Entries supplied –
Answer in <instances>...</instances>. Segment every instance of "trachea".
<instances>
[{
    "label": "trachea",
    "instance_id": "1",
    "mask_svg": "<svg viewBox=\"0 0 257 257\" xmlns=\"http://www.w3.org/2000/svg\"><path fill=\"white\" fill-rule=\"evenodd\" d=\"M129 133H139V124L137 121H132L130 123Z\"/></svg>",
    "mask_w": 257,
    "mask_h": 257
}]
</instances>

...

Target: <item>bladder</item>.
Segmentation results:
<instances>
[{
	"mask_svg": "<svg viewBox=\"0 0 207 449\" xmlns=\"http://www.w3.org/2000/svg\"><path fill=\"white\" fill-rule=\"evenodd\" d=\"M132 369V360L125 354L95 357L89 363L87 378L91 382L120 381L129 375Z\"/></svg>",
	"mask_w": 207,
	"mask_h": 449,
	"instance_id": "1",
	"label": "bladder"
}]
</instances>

--

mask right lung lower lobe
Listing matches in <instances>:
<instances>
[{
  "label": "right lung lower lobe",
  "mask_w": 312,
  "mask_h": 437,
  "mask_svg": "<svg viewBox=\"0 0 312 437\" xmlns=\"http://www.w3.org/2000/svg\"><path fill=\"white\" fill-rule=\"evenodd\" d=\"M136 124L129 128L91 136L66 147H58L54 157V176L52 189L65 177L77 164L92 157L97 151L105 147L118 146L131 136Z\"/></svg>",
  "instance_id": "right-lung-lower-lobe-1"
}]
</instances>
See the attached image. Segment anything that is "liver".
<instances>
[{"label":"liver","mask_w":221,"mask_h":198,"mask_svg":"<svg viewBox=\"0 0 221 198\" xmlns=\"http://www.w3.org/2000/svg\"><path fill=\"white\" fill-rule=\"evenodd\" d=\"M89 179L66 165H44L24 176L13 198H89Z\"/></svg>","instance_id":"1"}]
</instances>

Short problem –
Count the lines in the material above that contain the string "label", and reply with that number alone.

Solution to this problem –
4